Il messaggio di monsignor Bagnasco di ieri sulla “questione morale” ha fatto nuovamente parlare di un progetto politico dell’episcopato italiano, deluso da Berlusconi e attratto dall’ipotesi di un nuovo partito cattolico. Le prime reazioni dei cattolici più in vista nel Pdl sono state omertose e deludenti. Nessuno di loro ha reagito positivamente all’appello del cardinale. Non ha prevalso però un tardivo spirito laico ma l’ossequio all’antica obbedienza verso il premier. Bisognerà prima o poi discutere e trarre un bilancio della presenza cattolica in politica per valutare come l’egemonia dei credenti nella vita pubblica non abbia quasi mai coinciso con una crescita della moralità delle classi dirigenti. La ragione sta nello scambio fra attività pubblica spesso degenerata e interessi del mondo cattolico istituzionalizzato.

Berlusconi E BagnascoCardinal Bagnasco e Silvio Berlusconi
La crisi dell’unità politica dei cattolici venne accelerata proprio dalla convinzione che bisognasse spezzare questo legame. Che non vi fossero, cioè, le ragioni per una militanza sotto le stesse bandiere di cattolici divisi dalle prospettive politiche ma anche che non fosse necessario un “cartello” cattolico per tutelare gli spazi pubblici della fede. Questo passo in avanti è stato contraddetto negli anni di Berlusconi dal cinismo dei vescovi italiani e dal silenzio di almeno due papi. Oggi Bagnasco ripropone le questioni etiche al centro del discorso pubblico ma ripropone un soggetto politico unitario per la rinascita cattolica mettendo così le basi per una nuova immoralità e/o irresponsabilità della classe dirigente cattolica. Il cardinale, infatti, nel momento in cui riafferma il primato della moralità cattolica mette in cantiere lo strumento per la sua elusione.

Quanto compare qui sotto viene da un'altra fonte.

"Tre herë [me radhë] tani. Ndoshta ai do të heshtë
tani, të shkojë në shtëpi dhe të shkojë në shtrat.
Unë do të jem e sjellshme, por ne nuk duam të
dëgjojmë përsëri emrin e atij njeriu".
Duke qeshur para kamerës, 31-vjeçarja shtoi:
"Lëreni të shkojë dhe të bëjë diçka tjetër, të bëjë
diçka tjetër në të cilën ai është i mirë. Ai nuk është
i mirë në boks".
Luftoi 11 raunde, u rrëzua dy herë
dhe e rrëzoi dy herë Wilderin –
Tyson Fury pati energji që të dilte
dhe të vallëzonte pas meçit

L’unità politica dei cattolici, infatti, è uno dei veicoli di trasmissione dell’immoralità nella politica perché introduce una logica lobbista nella gestione del rapporto fra politica e fede. Il cattolico richiamato alla unicità della sua opzione politica è un cittadino che non si misurerà con le regole della morale ma con la moralità e la coerenza del suo atteggiamento rispetto agli interessi della sua chiesa. Il cattolico libero, o “adulto” come disse Prodi, dovrà misurare la sua vita pubblica con i dettami della morale cattolica e il giudizio, anche morale, degli elettori. Il cattolico chiuso nel recinto dell’obbedienza al soggetto politico unificato sarà giudicato dal fatto di essere o non un buon soldato nell’esercito dei vescovi.

Bagnasco non può non rendersi conto che il berlusconismo è frutto di una certa idea della presenza cattolica nella politica. E’ l’aver battezzato come cattolico lo schieramento di centro-destra che ha consentito tanti successi elettorali al premier e lo ha convinto di poter godere di una libertà di comportamenti non censurabile da alcuna cattedra religiosa. Combattere l’immoralità del berlusconismo è tutt’uno con la contrapposizione a una nuova chiamata unitaria dei cattolici in politica. Nel centocinquantesimo dell’unità d’Italia non c’è niente di più anacronistico che imporre l’unità a cattolici che avrebbero invece bisogno di una Chiesa vicina al popolo, vigile e solidale, moralmente ineccepibile che cacci non solo i mercanti ma anche i vescovi-mercanti dal tempio.